Stupid thing #1: Charlie is driving all the starters for the game to the game. This would make sense to me only if they got there early to practice or warm up or something. But by the time they get to the field, not only are the parents of most of the kids in the van already there (meaning that they didn’t just pick up all the kids who had no ride, either), but so are a couple other team members who are there in case they’re needed for backup.
“Soon the game began. I won’t bore you with all the details….” Too late, Kristy. Too late.
Is there a scarier phrase in the clothing-world than “polka-dotted jumpsuit”? Feel free to comment if you can think of anything ickier that Claudia’s ever worn.
Huh. Kristy is afraid of lightning.
Stupid thing #2, which directly relates to stupid thing #1: It’s pouring when Charlie sets off with the kids. Only Nicky goes home with his family, the rest climbing back into the van. How many parents would be comfortable with someone who’s had his license for less than a year driving their kids home in a thunderstorm?
The caretaker talks like he’s from the 1800s. “Confounded contraptions.” I wonder if that’s what AMM thinks all ‘country people’ talk like, or it’s just this dude, living alone at a mansion without phones.
Okay. So these kids (the Krashers, Bart, Kristy and Charlie) are lost in the middle of nowhere, with no way to contact civilization, and the little ones are understandably upset about this…until Bart points out they get to sleep in their clothes. That would not have been a plus for me when I was a kid.
The triplets are talking backwards, which my sister and I used to do all the time. It takes forever to try to pronounce things the right way when you say them in reverse. (Although we would say entire sentences backwards: Reppus rof emit instead of Emit rof reppus.) Mary Anne can’t follow them, but Mal can, which either means they’ve been doing it for hours, so she’s used to it by now, or she’s just way smarter.
When the van doesn’t come home, everyone keeps calling one another. Interestingly, instead of calling the Brewer-Thomas house, Bart’s dad calls Claudia. Maybe he had a BSC flier or something?
Stupid thing #3: The house is all immaculately kept and not the slightest bit musty or moldy, but the owner of the house died nearly sixty years before. I have a hard time keeping my basement from smelling musty after a couple weeks. Yet everything is still original and pristine. The caretaker must regularly be washing the bedding, drapes and other soft goods, so I would think some of it would wear out after a while.
Karen finds Dorothy’s diary and encourages Kristy to read it aloud, which Kristy does (even though she feels bad about snooping.) The young girl says she’s eager to marry her fiancĂ©, but at the same time, she doesn’t want to go straight from her father’s house to her husband’s. I wonder if this was an unconscious basis for a story I’m writing right now about a girl who is about the same age, only in more modern times. Both girls want to travel and see the world before they settle down. I’m going to say no, simply because I last read this back in 1994 or so, while I started writing that a few months ago.

Records supplied -
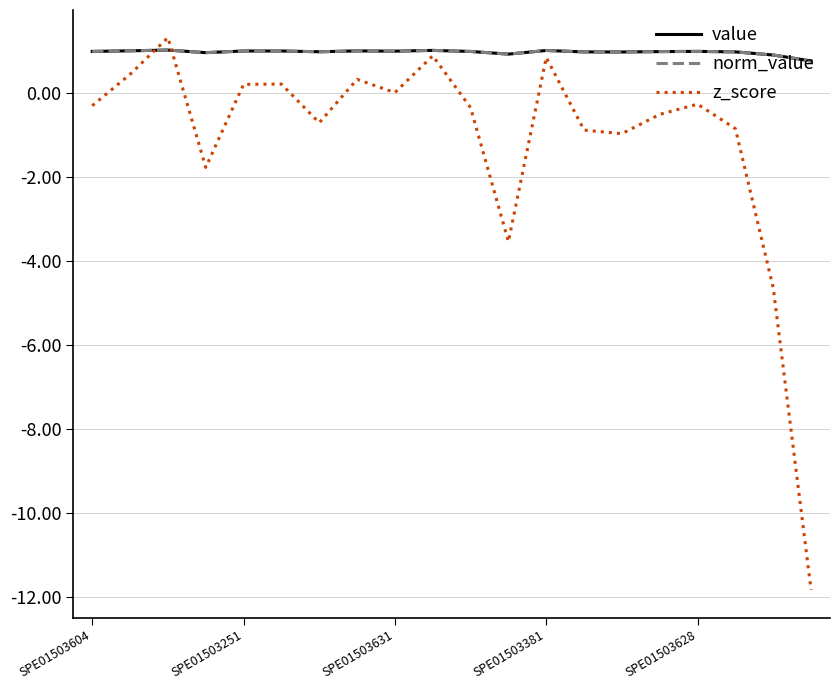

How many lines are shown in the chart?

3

---

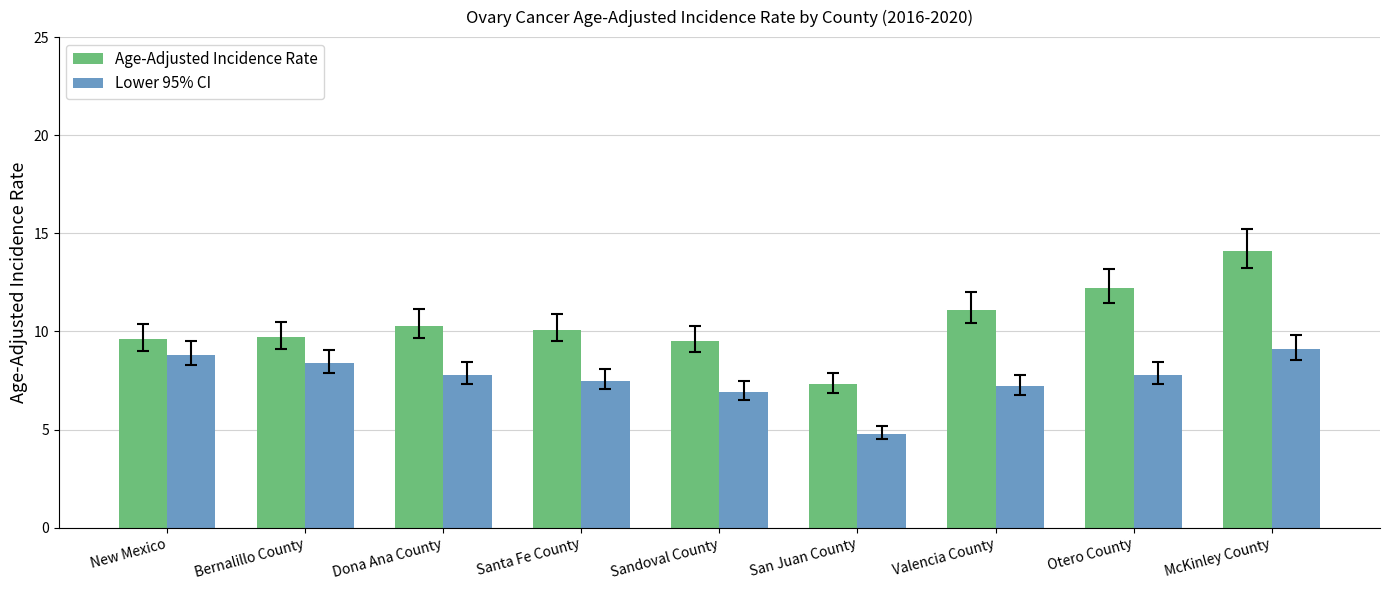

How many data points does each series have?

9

List of tasks -
a) Quote the book recap word for word, starting with "Huh. Kristy is" and going on through "mansion without phones.".
b) Extend the book recap, picking up right after its final sentence.

Answers for the tasks -
a)
Huh. Kristy is afraid of lightning.
Stupid thing #2, which directly relates to stupid thing #1: It’s pouring when Charlie sets off with the kids. Only Nicky goes home with his family, the rest climbing back into the van. How many parents would be comfortable with someone who’s had his license for less than a year driving their kids home in a thunderstorm?
The caretaker talks like he’s from the 1800s. “Confounded contraptions.” I wonder if that’s what AMM thinks all ‘country people’ talk like, or it’s just this dude, living alone at a mansion without phones.

b)
One of the downsides to them using actual dates in here is that it truly dates the book when you pick it up again 21 years later. Dorothy wrote her diary almost 80 years ago (the first half of 1935), so at the end of the book when they find her, she’d be 97 these days.
Claudia spelling! Wassnt, nigth, sik, caugth, rane, pruple, yelow, Jamee, questoins, thees, reely. Then she tries three times to spell disastrous before giving up.
OH HELL YEAH! I KNEW there was a book where Claudia’s tie-dye bled everywhere. That happened to me once, only much less dramatically. The title quote comes from Mrs. Newton’s response to this.
WWKS: What would Kristy say? I don’t know, but it would probably be a little insensitive.
I read a sentence very wrong. Here’s what I saw: “I’m sure they’ll be fine,” said Jamie. “Kristy is very intelligent and resourceful.” It was actually Janine who said it, but I was momentarily thrown by how adult Jamie sounded.
“Kids can die, right?” Jamie worries incessantly after Claudia tells him the Krashers are missing. Let’s ignore the idiocy of actually telling Jamie what happened. (She’s thirteen, people keep calling, and Jamie can tell something is wrong; I’ll forgive her.) Jamie gets right to the heart of the matter with that question. After my nephew died, his older brother—who is just about Jamie’s age—became horribly morbid, and he’s stayed that way. Many kids go through that phase, where they ‘kill’ everything or everything dies. It’s how they deal with fears about the possibility they could die themselves. Claudia handles that part pretty well, telling him that kids can die but it doesn’t happen very often.
Kristy keeps referring to the Krashers as the “older kids” and the “younger kids.” The kids are mostly seven, eight, and nine. So is there really going to be a distinction? It’s not like they brought all the nine-year-old-characters and then Gabbie and Jamie.
“The next person who makes any noise is going to have to sleep all by himself in the attic.” This is how Bart finally gets the kids to be quiet after hours of giggling.
Dawn is sitting around waiting for news on the Krashers, and she’s getting antsy. So Sharon suggests she go clean her room, to which Dawn replies, “I’m not that desperate.”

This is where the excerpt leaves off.